Because the entries hold pictures, reproduce only their words, exactly as written.

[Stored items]
--------

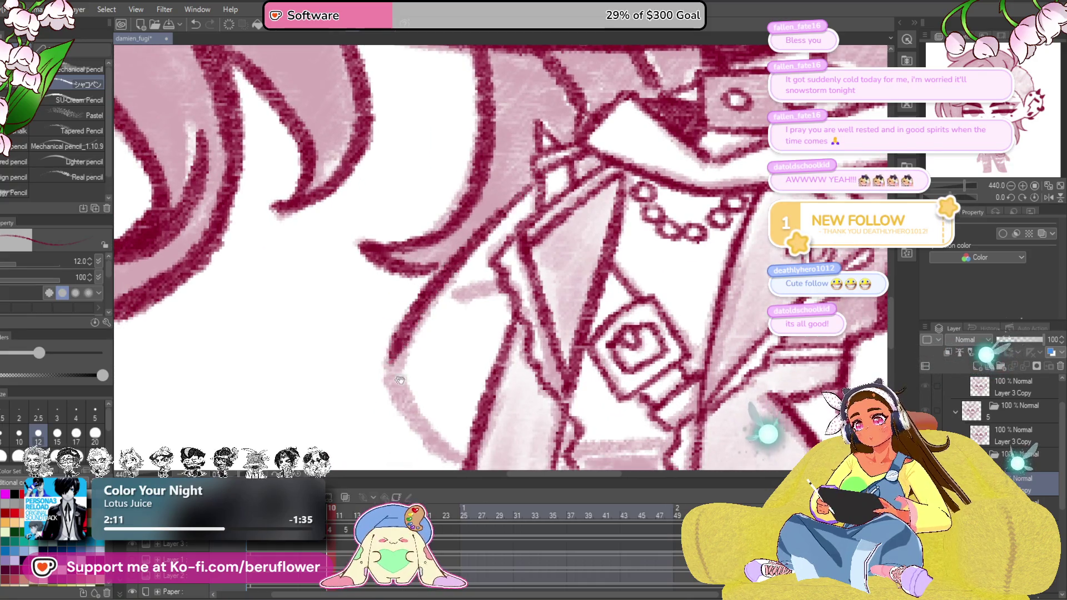
pyautogui.moveTo(417, 250); pyautogui.dragTo(467, 392)
pyautogui.moveTo(500, 250)
pyautogui.mouseDown()
pyautogui.moveTo(525, 221)
pyautogui.moveTo(483, 234)
pyautogui.mouseUp()
pyautogui.moveTo(534, 334); pyautogui.dragTo(467, 209)
# Ink the small belt rectangle and buckle pieces, then straighten the canvas
pyautogui.moveTo(550, 391); pyautogui.dragTo(501, 167)
pyautogui.moveTo(500, 251)
pyautogui.mouseDown()
pyautogui.moveTo(584, 166)
pyautogui.moveTo(491, 262)
pyautogui.moveTo(483, 330)
pyautogui.mouseUp()
pyautogui.moveTo(500, 270)
pyautogui.mouseDown()
pyautogui.moveTo(492, 342)
pyautogui.moveTo(542, 276)
pyautogui.moveTo(559, 308)
pyautogui.moveTo(525, 366)
pyautogui.moveTo(496, 358)
pyautogui.mouseUp()
pyautogui.moveTo(510, 312)
pyautogui.mouseDown()
pyautogui.moveTo(467, 283)
pyautogui.moveTo(552, 302)
pyautogui.moveTo(527, 288)
pyautogui.mouseUp()
pyautogui.moveTo(531, 385)
pyautogui.mouseDown()
pyautogui.moveTo(500, 275)
pyautogui.moveTo(551, 300)
pyautogui.moveTo(555, 346)
pyautogui.mouseUp()
pyautogui.moveTo(554, 346)
pyautogui.mouseDown()
pyautogui.moveTo(509, 334)
pyautogui.moveTo(525, 358)
pyautogui.mouseUp()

--------

**Answer space:**
pyautogui.moveTo(417, 250); pyautogui.dragTo(467, 392)
pyautogui.moveTo(500, 250)
pyautogui.mouseDown()
pyautogui.moveTo(525, 221)
pyautogui.moveTo(483, 234)
pyautogui.mouseUp()
pyautogui.moveTo(534, 334); pyautogui.dragTo(467, 209)
# Ink the small belt rectangle and buckle pieces, then straighten the canvas
pyautogui.moveTo(550, 391); pyautogui.dragTo(501, 167)
pyautogui.moveTo(500, 251)
pyautogui.mouseDown()
pyautogui.moveTo(584, 166)
pyautogui.moveTo(491, 262)
pyautogui.moveTo(483, 330)
pyautogui.mouseUp()
pyautogui.moveTo(500, 270)
pyautogui.mouseDown()
pyautogui.moveTo(492, 342)
pyautogui.moveTo(542, 276)
pyautogui.moveTo(559, 308)
pyautogui.moveTo(525, 366)
pyautogui.moveTo(496, 358)
pyautogui.mouseUp()
pyautogui.moveTo(510, 312)
pyautogui.mouseDown()
pyautogui.moveTo(467, 283)
pyautogui.moveTo(552, 302)
pyautogui.moveTo(527, 288)
pyautogui.mouseUp()
pyautogui.moveTo(531, 385)
pyautogui.mouseDown()
pyautogui.moveTo(500, 275)
pyautogui.moveTo(551, 300)
pyautogui.moveTo(555, 346)
pyautogui.mouseUp()
pyautogui.moveTo(554, 346)
pyautogui.mouseDown()
pyautogui.moveTo(509, 334)
pyautogui.moveTo(525, 358)
pyautogui.mouseUp()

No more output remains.